The crescent Moon and the eye of Taurus, the bull, team up in the wee hours of tomorrow morning. They climb into view by around 3 or 3:30, and are high in the east at first light. Bright orange Aldebaran lines up to the lower right of the Moon.
Aldebaran stands at one point of a V-shaped pattern of stars. In the classical connect-the-dots representation of Taurus, the V represents the bull's face, with Aldebaran as his angry-looking eye.
But the name "Aldebaran" doesn't refer to the bull's eye. In fact, it doesn't directly refer to the bull at all.
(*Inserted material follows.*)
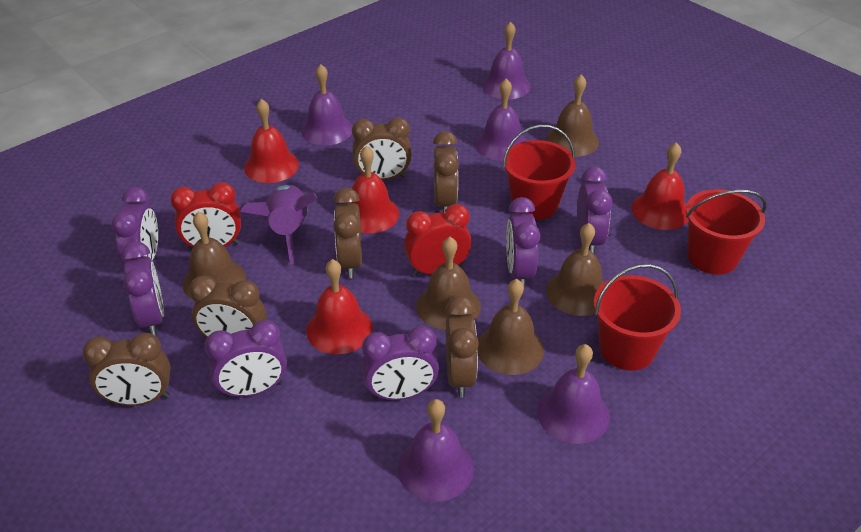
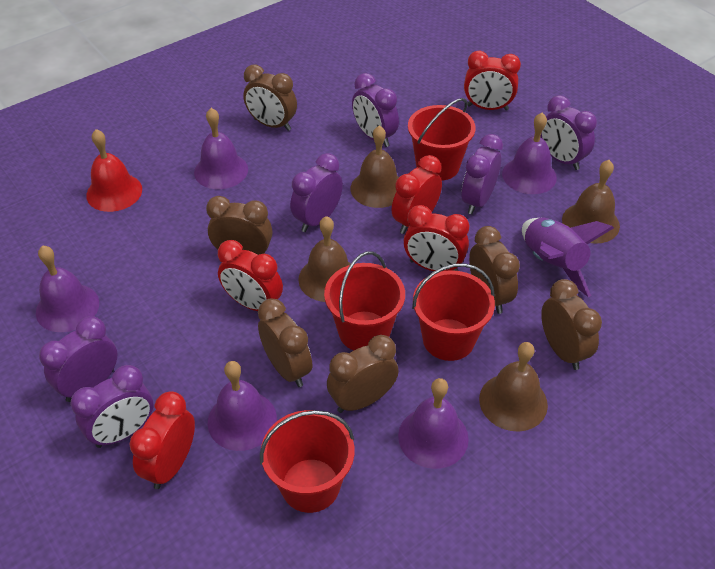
brown bell: [183,211,246,301] [416,237,481,330] [477,279,544,375] [546,74,599,157] [546,223,604,316] = 5 -> [298,216,351,302] [351,125,399,208] [479,342,548,432] [562,160,620,244] = 4
red bell: [244,99,299,183] [306,259,373,354] [349,146,399,233] [632,142,688,230] = 4 -> [86,129,142,212] = 1
red bucket: [503,125,575,220] [594,264,681,371] [686,189,766,275] = 3 -> [260,410,354,513] [324,251,405,351] [408,98,475,181] [412,263,495,361] = 4
red clock: [170,182,241,250] [404,204,471,276] = 2 -> [130,391,195,489] [218,240,283,311] [392,155,442,234] [404,205,469,271] [464,51,521,111] = 5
Instead, it means "the follower." That's because Aldebaran follows the little Pleiades star cluster -- the bull's shoulder -- across the sky. Indeed, the dipper-shaped cluster stands well above Aldebaran at first light.
Over the centuries, of course, many cultures assigned their own names to the star, and their own skylore. In ancient Persia, it was one of four "guardians of heaven" -- stars that reigned over each of the four seasons. And to long-ago Arabs, it was sometimes referred to as a large camel, with a lot of little camels -- the stars of the Pleiades -- hanging out nearby.
And today, professional astronomers have their own names for the star -- mostly designations in various catalogs. The best known is Alpha Tauri, from an atlas that was published four centuries ago. The name indicates that the star doesn't follow anyone -- it's the brightest star in all of Taurus.